The project aims to develop new efficient and economical methods to produce compounds of rare earth elements (REEs), such as neodymium, Nd, praseodymium, Pr, and samarium, Sm. Such elements are widely used in many high-tech products, such as petroleum refining catalysts, phosphors in color television and flat panel displays, permanent magnets, and rechargeable batteries. They are in short supply in the US and need to be imported from China, which produces over 95% of the world's REE supply and plans to restrict exports. It is important for the US industry and national security to develop environmentally sustainable methods to increase domestic REE supply, while minimizing production costs.
The objective of this proposed project is to understand the fundamental concepts and generate the new data required to develop efficient continuous chromatography with reactions to replace the current extraction-based purification processes for REEs production. Systematic design and scale-up methods based on intrinsic adsorption and mass transfer parameters and dimensionless groups will be developed. The Standing Wave Design methods for continuous isocratic-elution systems without reactions will be extended to continuous systems with reactions. The design methods will be verified with rate model simulations and experimental data from three REEs (Pr, Nd, and Sm). The two purification methods (step-wise elution and displacement) will be integrated with capture chromatography in an efficient continuous process. A new six-zone continuous chromatography unit will be designed, built, and tested for the separation of Pr, Nd, and Sm. Both ligand-assisted stepwise elution and displacement chromatography will be tested using this new equipment. Both purification methods will be evaluated and compared with batch chromatography and tandem SMB for productivity, solvent usage, and separation costs. The results will have a major impact on managing the life cycles of REEs, while minimizing purification costs, solvent usage, waste production, and environmental impact. The design methods and the simulation tools developed in this project can be used to develop efficient continuous chromatography processes with reactions to produce other high-purity chemicals with high yield from complex mixtures.

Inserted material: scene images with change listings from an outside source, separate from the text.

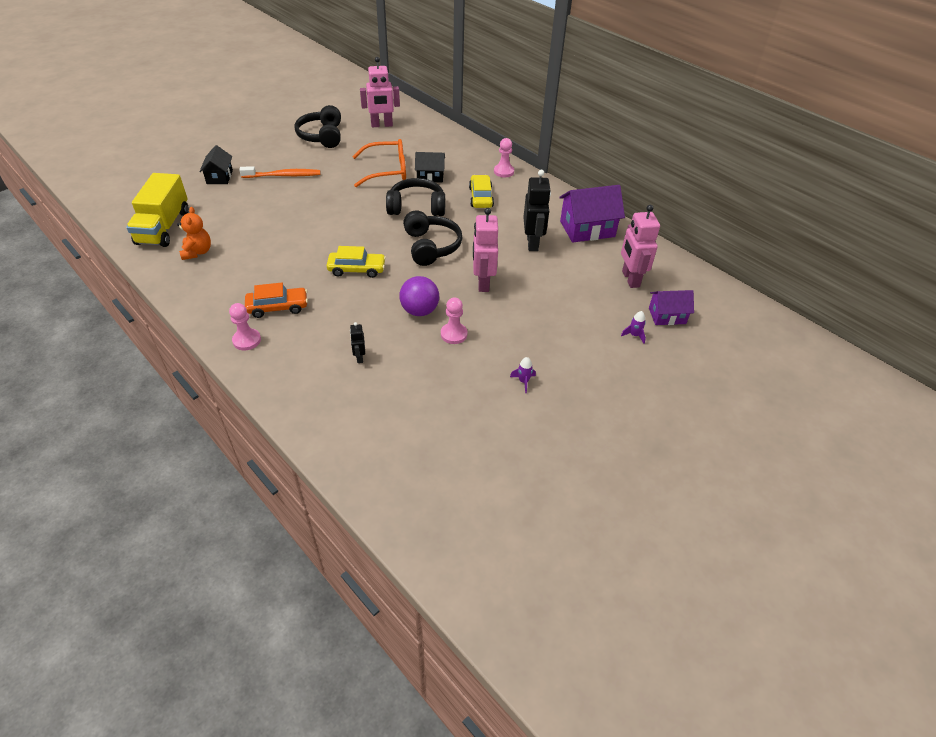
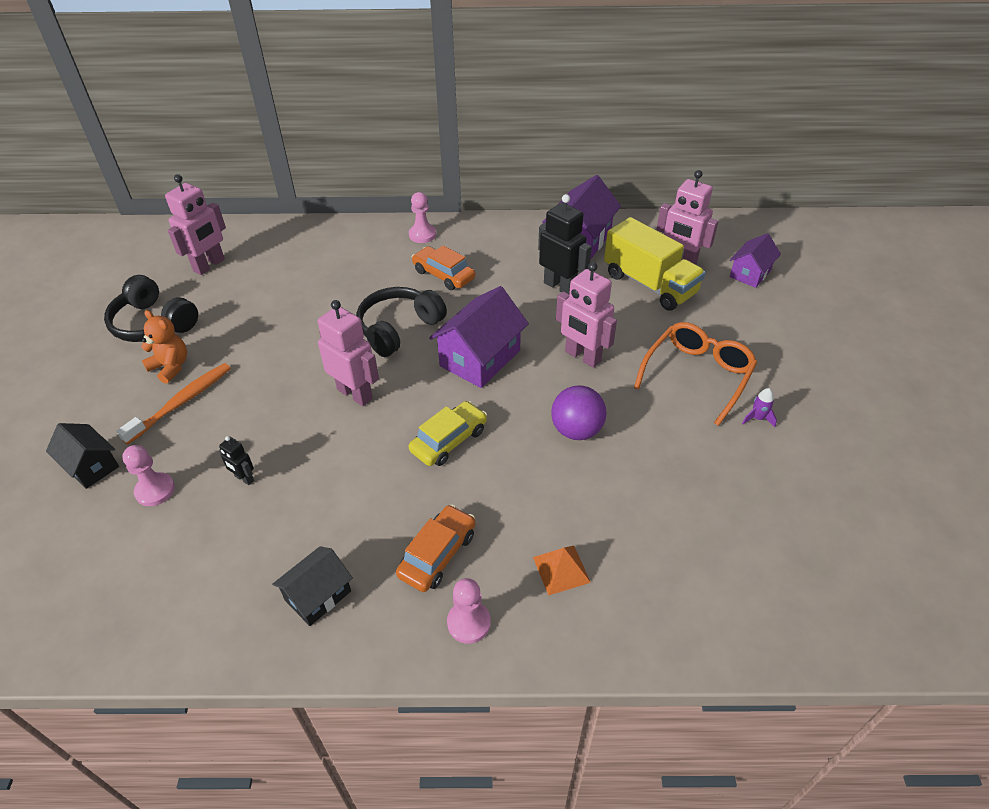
camera: 45 degrees left, 0 degrees up
(163, 227) = (118, 591): yellow truck -> yellow truck (649, 284)
(197, 252) = (226, 580): orange teddy bear -> orange teddy bear (171, 367)
(312, 355) = (561, 569): none -> orange pyramid
(351, 221) = (355, 394): none -> pink robot
(359, 357) = (605, 527): black robot -> black robot (244, 478)
(387, 170) = (301, 312): orange glasses -> orange glasses (697, 375)
(430, 176) = (358, 287): black house -> black house (318, 595)
(431, 246) = (480, 358): black headphones -> purple house
(454, 334) = (641, 426): pink pawn -> pink pawn (155, 490)
(481, 197) = (443, 275): yellow car -> orange car
(634, 335) = (757, 308): purple rocket -> none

The project will involve graduate and undergraduate students, and will lead to improved teaching materials. The results potentially will be used by industry for REE production and by other researchers for similar or different separations. The results will have a major impact on the production costs of fine chemicals, biochemicals, foods, and pharmaceuticals, which have multibillion dollar annual sales. The project will also impact teaching of separations and help transfer this new technology to industry.